A richiamare l’attenzione degli agenti sono state le urla della moglie della vittima, che ha chiesto aiuto subito dopo l’aggressione. “Ho visto tutto! Era come un lampo, non ho avuto il tempo di capire”, ha dichiarato un testimone, ancora scosso. Sul posto sono intervenute due volanti della Polizia, che hanno bloccato l’uomo ritenuto responsabile.
Secondo quanto riferito dagli ausiliari del traffico presenti nella zona, il clochard dimorerebbe stabilmente sugli spalti di fronte al Maschio Angioino e negli ultimi giorni si sarebbe già reso protagonista di comportamenti violenti, tra cui il lancio di pietre contro auto e passanti. “Non è la prima volta che succede; qui ci sono momenti di panico”, ha aggiunto un altro presente, visibilmente allarmato.

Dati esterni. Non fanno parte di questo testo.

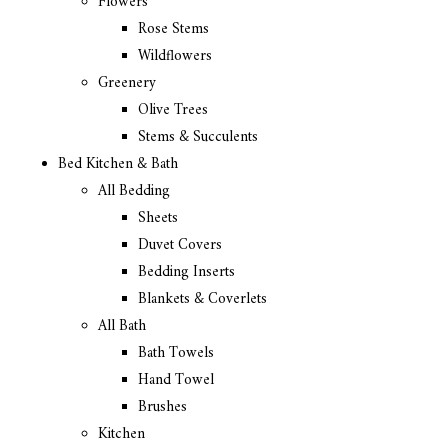
Flowers
Rose Stems
Wildflowers
Greenery
Olive Trees
Stems & Succulents
Bed Kitchen & Bath
All Bedding
Sheets
Duvet Covers
Bedding Inserts
Blankets & Coverlets
All Bath
Bath Towels
Hand Towel
Brushes
Kitchen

La moglie del turista ha raccontato agli agenti che il marito si era allontanato per scattare alcune fotografie al castello quando sarebbe stato aggredito all’improvviso, senza alcun motivo apparente, da un uomo in evidente stato di alterazione. Le immagini di Napoli, un luogo di bellezza, si sono mescolate a quelle della tensione, lasciando un’amara impressione nei visitatori.
L’aggressione si è consumata in pochi istanti sotto gli occhi di numerosi turisti, che hanno assistito attoniti alla scena. La paura si è diffusa rapidamente, alimentando non solo la preoccupazione per la sicurezza personale, ma anche un dibattito sulle condizioni di vita delle persone senza fissa dimora nella città. “Cosa stiamo facendo per loro?”, si chiedeva una giovane studentessa, mentre i flash dei cellulari cercavano di immortalare un attimo che, per molti, rimarrà impressa come un ricordo inquietante.
L’episodio ha aperto una ferita nel cuore pulsante di Napoli, dove la bellezza e l’arte convivono con la dura realtà quotidiana. Quanta sicurezza ci possiamo aspettare in una città che vive di contrasti?